┌──

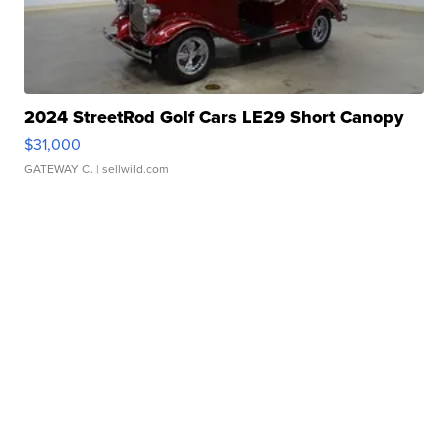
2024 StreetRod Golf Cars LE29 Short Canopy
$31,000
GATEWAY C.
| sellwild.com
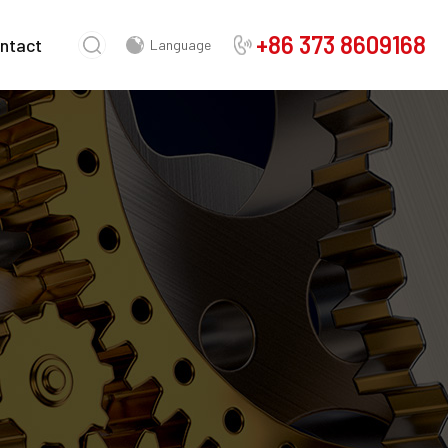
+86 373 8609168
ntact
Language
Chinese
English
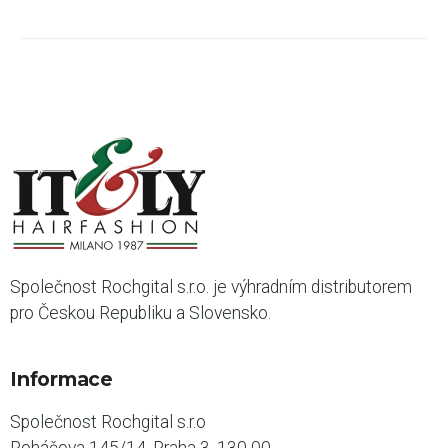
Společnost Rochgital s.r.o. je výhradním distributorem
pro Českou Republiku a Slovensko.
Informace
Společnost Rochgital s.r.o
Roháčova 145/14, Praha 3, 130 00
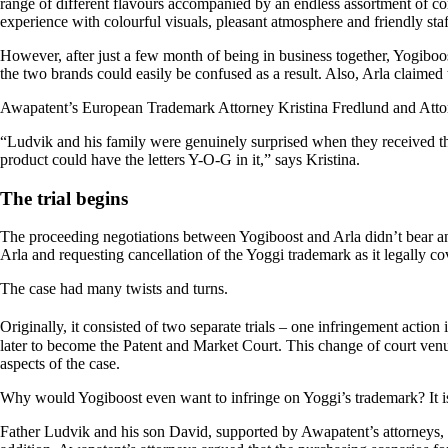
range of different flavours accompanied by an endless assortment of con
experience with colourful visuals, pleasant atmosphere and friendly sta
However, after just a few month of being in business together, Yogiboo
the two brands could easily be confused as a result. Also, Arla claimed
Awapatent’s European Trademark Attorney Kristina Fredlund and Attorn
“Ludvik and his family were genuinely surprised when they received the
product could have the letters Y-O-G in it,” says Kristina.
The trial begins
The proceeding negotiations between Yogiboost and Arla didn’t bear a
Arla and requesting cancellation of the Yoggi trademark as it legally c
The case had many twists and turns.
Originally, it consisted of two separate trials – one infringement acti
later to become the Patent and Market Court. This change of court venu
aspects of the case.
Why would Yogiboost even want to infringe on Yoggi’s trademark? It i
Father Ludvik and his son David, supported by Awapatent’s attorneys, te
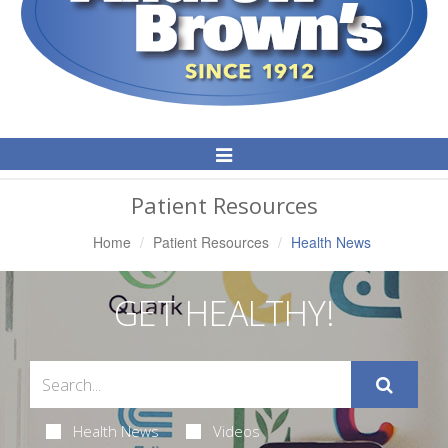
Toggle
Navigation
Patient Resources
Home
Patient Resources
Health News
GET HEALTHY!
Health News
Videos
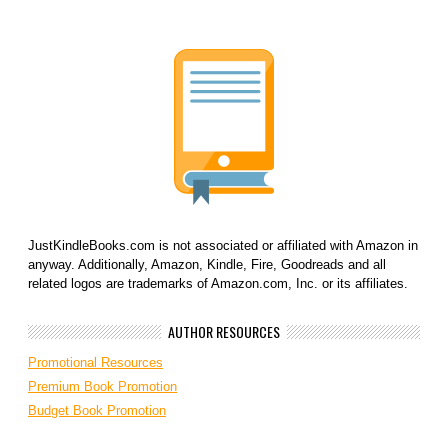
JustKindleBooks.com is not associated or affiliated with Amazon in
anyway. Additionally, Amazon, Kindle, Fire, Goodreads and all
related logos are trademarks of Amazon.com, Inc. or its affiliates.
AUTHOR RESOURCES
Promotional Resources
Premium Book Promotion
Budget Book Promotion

└──

▸ ASSIGNED TASK
Start at the line holding "Why would Yogiboost" and stop at the last line of the entries above. Repeat those lines exactly, pictures excluded.

▸ PROBLEM SOLUTION
Why would Yogiboost even want to infringe on Yoggi’s trademark? It i
Father Ludvik and his son David, supported by Awapatent’s attorneys, te
Toggle
Navigation
Patient Resources
Home
Patient Resources
Health News
GET HEALTHY!
Health News
Videos
JustKindleBooks.com is not associated or affiliated with Amazon in
anyway. Additionally, Amazon, Kindle, Fire, Goodreads and all
related logos are trademarks of Amazon.com, Inc. or its affiliates.
AUTHOR RESOURCES
Promotional Resources
Premium Book Promotion
Budget Book Promotion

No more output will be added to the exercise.